## Task inputs
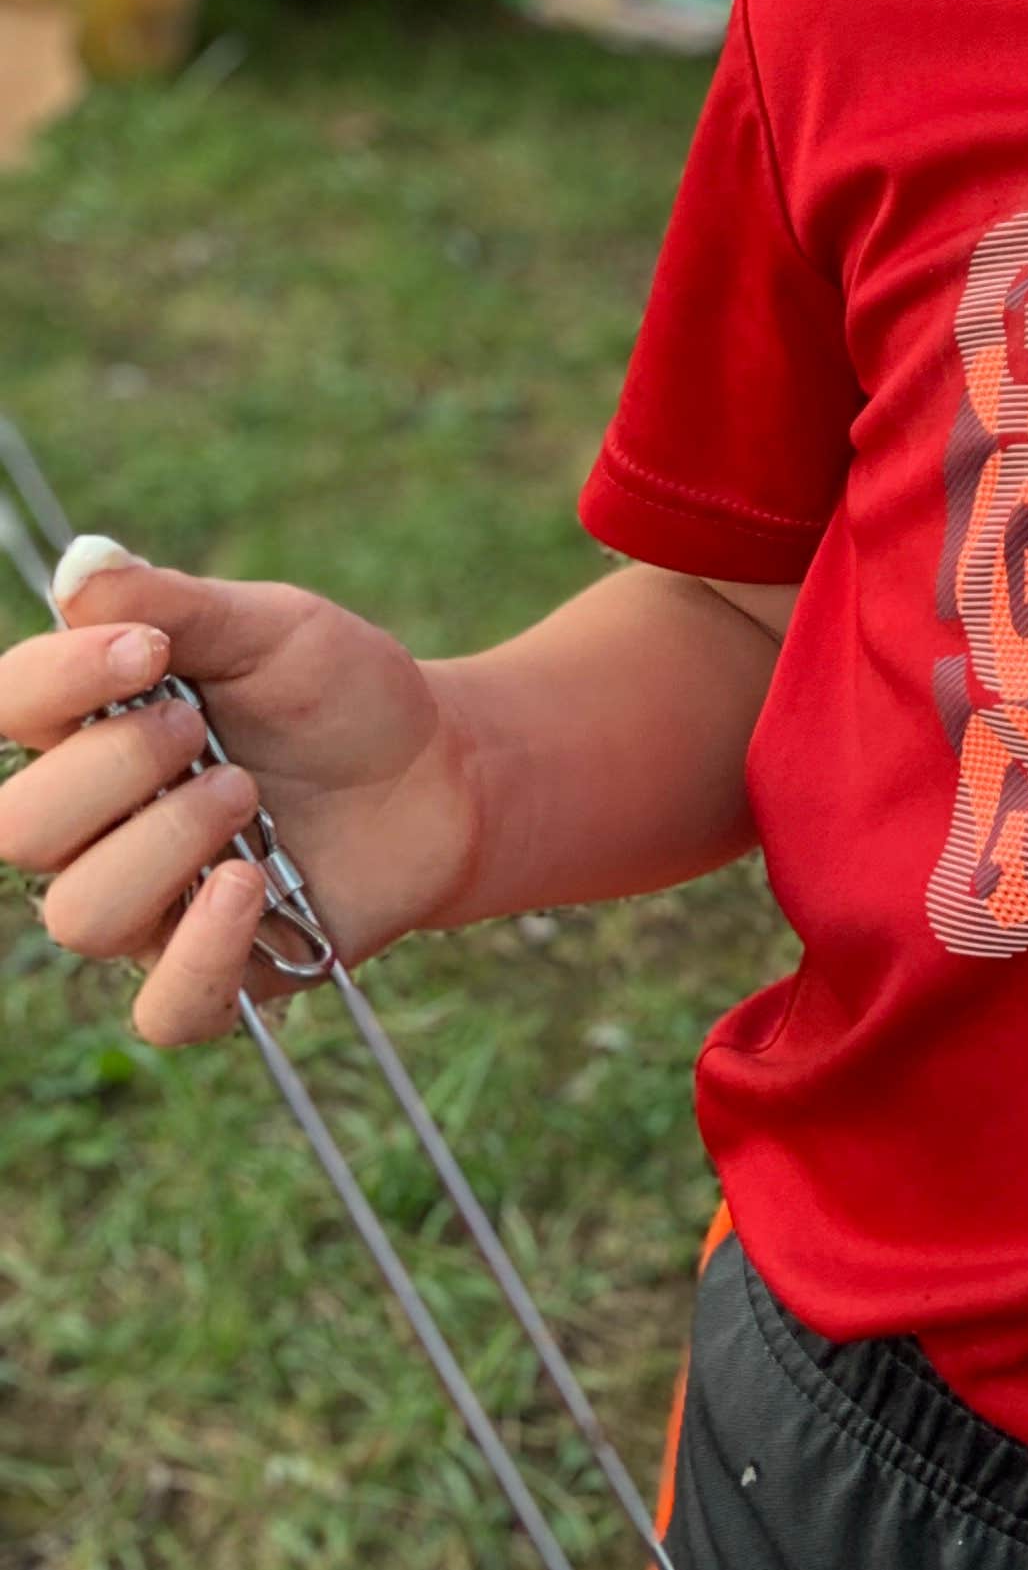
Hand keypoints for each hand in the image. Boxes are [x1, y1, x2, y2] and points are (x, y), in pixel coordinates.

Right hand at [0, 559, 476, 1044]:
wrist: (442, 769)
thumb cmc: (342, 692)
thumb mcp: (273, 628)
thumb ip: (176, 603)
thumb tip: (78, 562)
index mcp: (96, 731)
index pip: (10, 711)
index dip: (52, 681)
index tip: (144, 649)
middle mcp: (101, 827)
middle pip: (20, 827)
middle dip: (111, 767)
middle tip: (199, 726)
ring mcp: (152, 908)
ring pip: (81, 913)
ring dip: (165, 842)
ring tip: (245, 792)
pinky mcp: (215, 974)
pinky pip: (160, 1007)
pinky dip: (200, 951)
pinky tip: (250, 887)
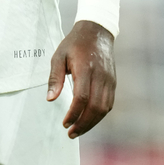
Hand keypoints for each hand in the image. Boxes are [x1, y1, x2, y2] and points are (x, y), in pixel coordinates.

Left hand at [46, 20, 115, 137]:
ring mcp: (109, 80)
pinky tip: (88, 119)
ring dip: (91, 123)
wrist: (97, 31)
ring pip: (104, 109)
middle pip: (95, 107)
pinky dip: (99, 115)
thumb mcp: (59, 56)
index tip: (64, 123)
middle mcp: (100, 76)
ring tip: (78, 130)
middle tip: (70, 133)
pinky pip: (108, 104)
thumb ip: (55, 77)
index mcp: (86, 68)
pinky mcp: (113, 83)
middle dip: (83, 124)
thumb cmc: (74, 44)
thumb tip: (50, 99)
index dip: (74, 113)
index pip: (82, 97)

## What is required
Set the entries down exactly, but not the pictures.

## Output for this exercise
Hand keypoints for each hand in the image. Boxes are [x1, y1, x2, y2] and points are (x, y), in pixel coordinates.

Right hand at [0, 559, 476, 1044]:
wrist: (442, 769)
thumb cmc: (342, 692)
thumb mcp: (273, 628)
thumb ip: (176, 603)
thumb tip: (78, 562)
index mcp: (96, 731)
index pip: (10, 711)
index dip: (52, 681)
index tip: (144, 649)
middle mcp: (101, 827)
middle pip: (20, 827)
middle dip: (111, 767)
middle tip: (199, 726)
ring mcp: (152, 908)
ring pip: (81, 913)
ring dip: (165, 842)
ring tip: (245, 792)
pinky mcp: (215, 974)
pinky pip: (160, 1007)
pinky dip: (200, 951)
pinky tip: (250, 887)
Hand keypoints for each hand in the image. Boxes are [x1, y1, x2, y2] and points are (x, y), in pixel coordinates.

Left hand at [46, 20, 115, 137]:
ring mcp: (109, 80)
pinky tip: (88, 119)
ring dip: (91, 123)
wrist: (97, 31)
ring pip: (104, 109)
middle pip: (95, 107)
pinky dip: (99, 115)
thumb mcp: (59, 56)
index tip: (64, 123)
middle mcp: (100, 76)
ring tip: (78, 130)
middle tip: (70, 133)
pinky pip: (108, 104)
thumb ip: (55, 77)
index mcp: (86, 68)
pinky mcp: (113, 83)
middle dip: (83, 124)
thumb cmc: (74, 44)
thumb tip: (50, 99)
index dip: (74, 113)
index pip: (82, 97)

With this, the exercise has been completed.